"The reason I came back was because the last win I had before I was hurt was a maiden steeples on Wise Men Say. But on returning a few things went wrong and then I fell off Wise Men Say at the second-last fence and I said to Raymond: 'Perhaps you should look for one of the younger riders for your horses'." The reply was just three words: 'No, you're on'. No histrionics. Blind loyalty. "They are great to ride for the Connors family. Wonderful people."
Lupton repaid that devotion on Saturday with a picture perfect ride on the favourite in New Zealand's most gruelling race. But the tactics had a Connors footprint.
The Wanganui trainer was not at Ellerslie, preferring to stay close to home for his local meeting, which unfortunately was abandoned on the day, to be run on Wednesday. His wife is due to give birth in the next few days.
Wise Men Say is normally a drop-out, run-on horse, but on Saturday Lupton surprised most by staying handy, even forcing the pace at points of the last of three laps. "It came from the frustration of chasing Amanood Lad and not being able to run him down. Raymond called me and said to stay handy to make it a lot easier."
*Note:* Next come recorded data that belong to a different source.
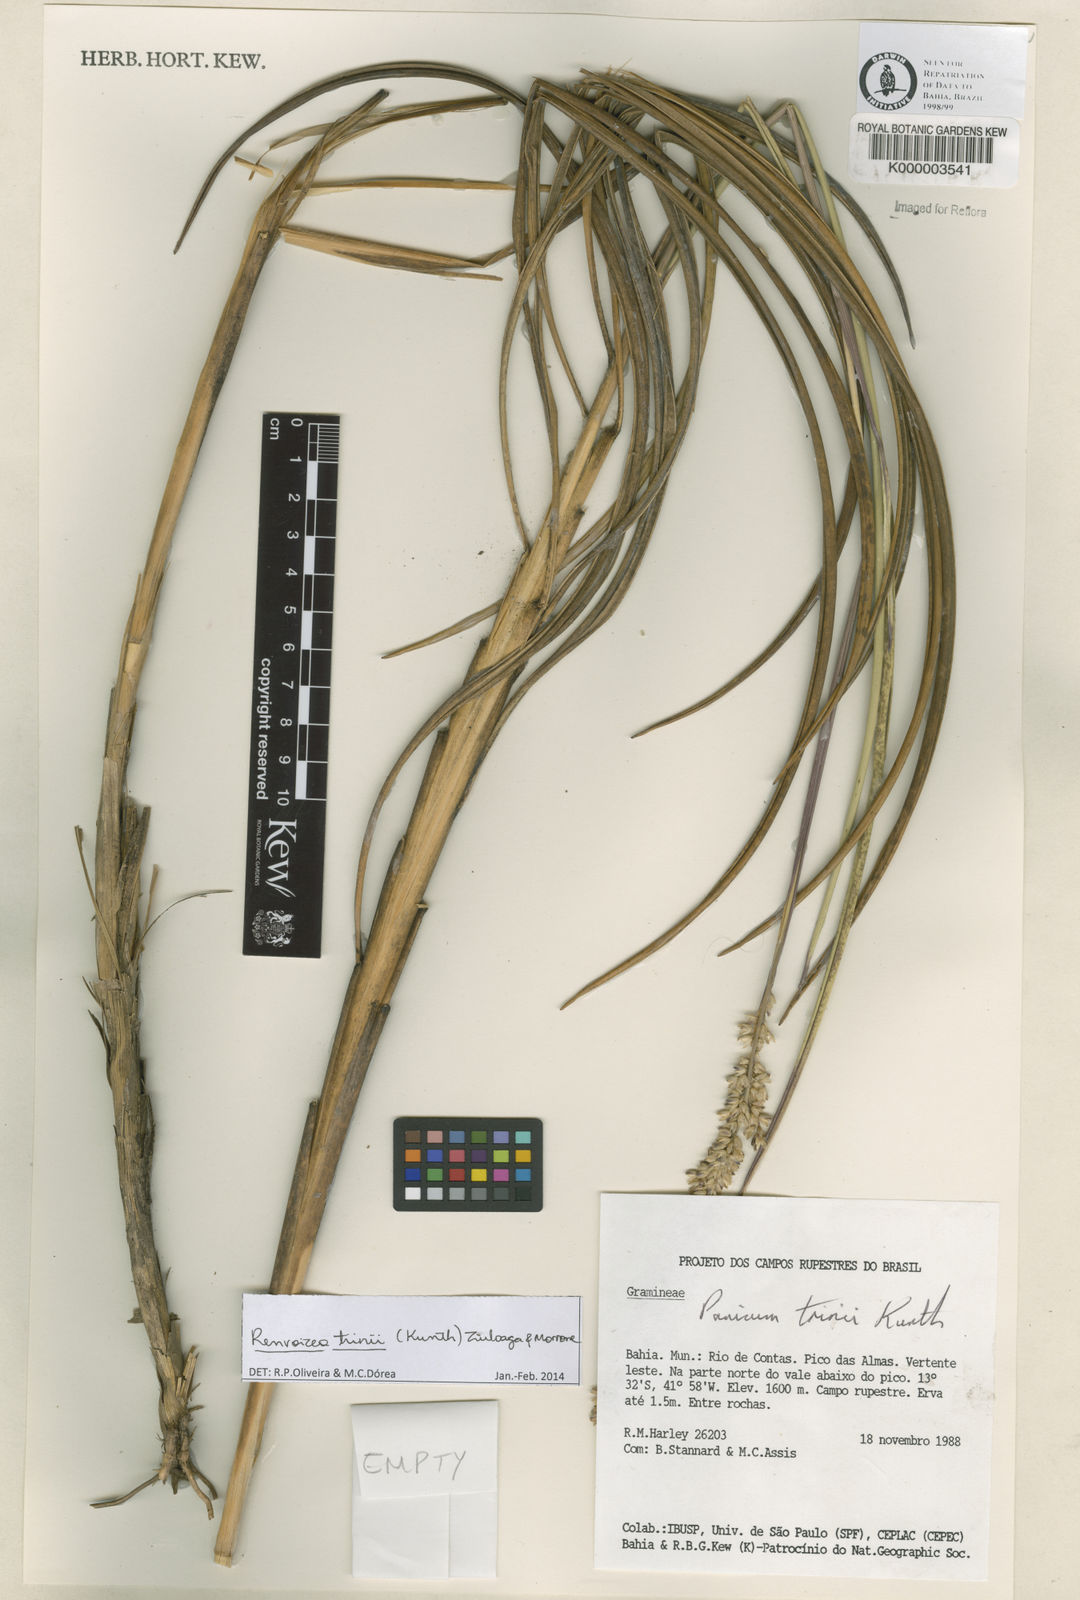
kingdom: Plantae
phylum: Tracheophyta
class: Liliopsida
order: Poales
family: Poaceae
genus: Renvoizea
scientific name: Renvoizea trinii
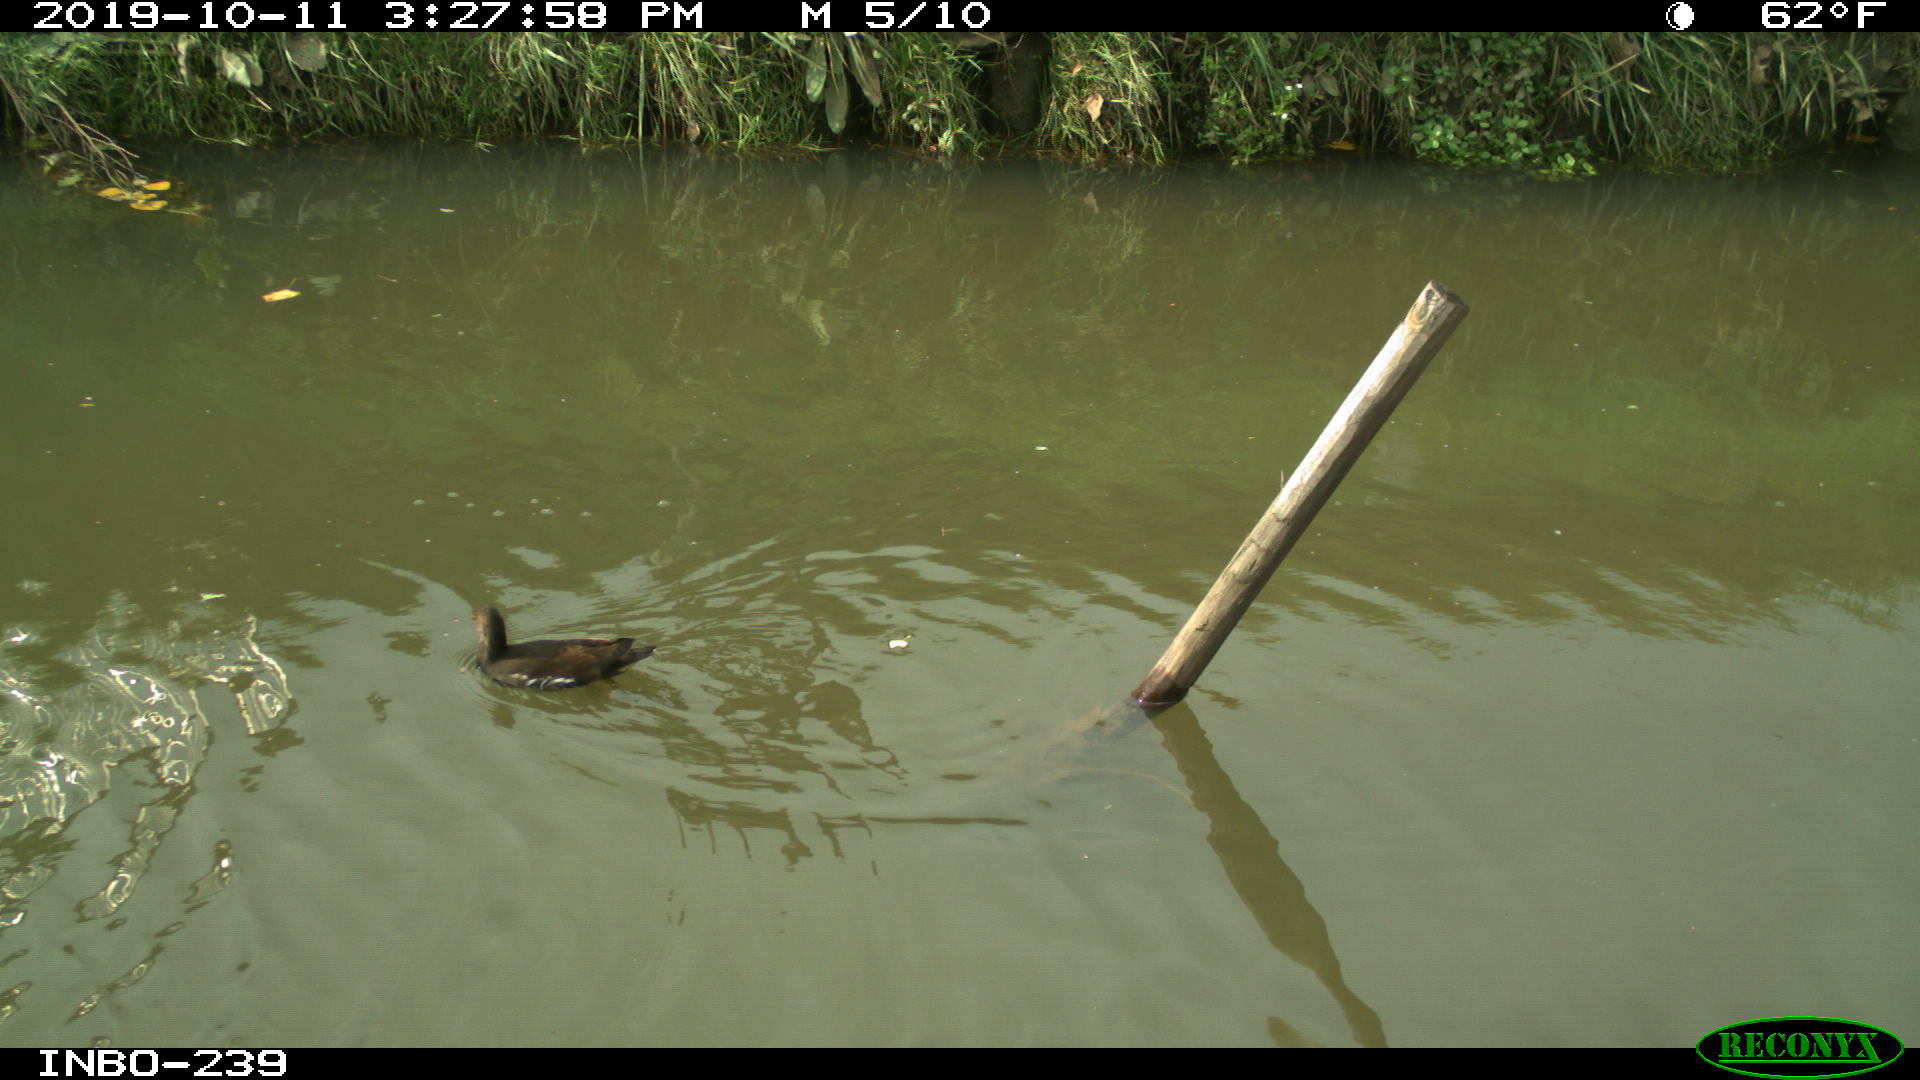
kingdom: Animalia
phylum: Chordata
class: Aves
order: Anseriformes
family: Anatidae
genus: Anas
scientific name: Anas platyrhynchos
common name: Mallard
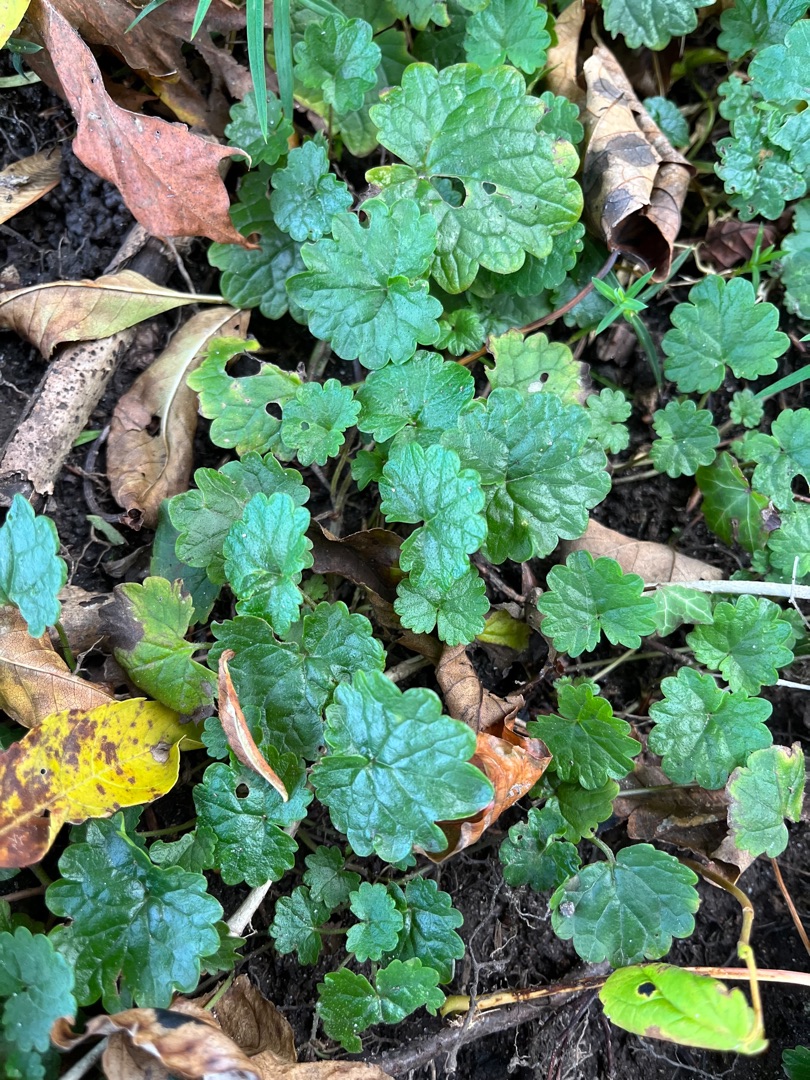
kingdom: Plantae
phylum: Tracheophyta
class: Magnoliopsida
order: Lamiales
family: Lamiaceae
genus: Glechoma
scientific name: Glechoma hederacea
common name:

In the conditions, as gruelling as anyone can remember at Ellerslie, that was good advice.
"I've never ridden a horse that could stay like him," says Lupton, even though he won the race three times on the Connors-trainer Hypnotize, "but winning the third Great Northern on Hypnotize is probably my biggest thrill." Asked if he had ridden on a tougher track than Saturday's, Lupton was ambivalent. "When it's raining heavily during a race like that it always seems tougher, but you can't argue with times." Lupton was referring to Wise Man Time's official clocking which was the slowest Great Northern on record by some 20 seconds.
Celebrations are not part of the Wanganui dairy farmer's make-up - on Saturday, like in each of his four previous Great Northern victories, he drove home to be part of the Sunday morning milking team.
"We don't employ staff, so if I'm away everyone else has to do more work. Lupton arrived home at 10.30pm. "I was lucky, I just managed to beat the traffic from the rugby [All Blacks]."
Upper Cut fought bravely for second. Shaun Fannin on Mr Mor copped a suspension for the check he caused to well-fancied Amanood Lad after jumping the second fence on the Hill the last time. Aaron Kuru lost a stirrup iron in the incident and fell from Amanood Lad.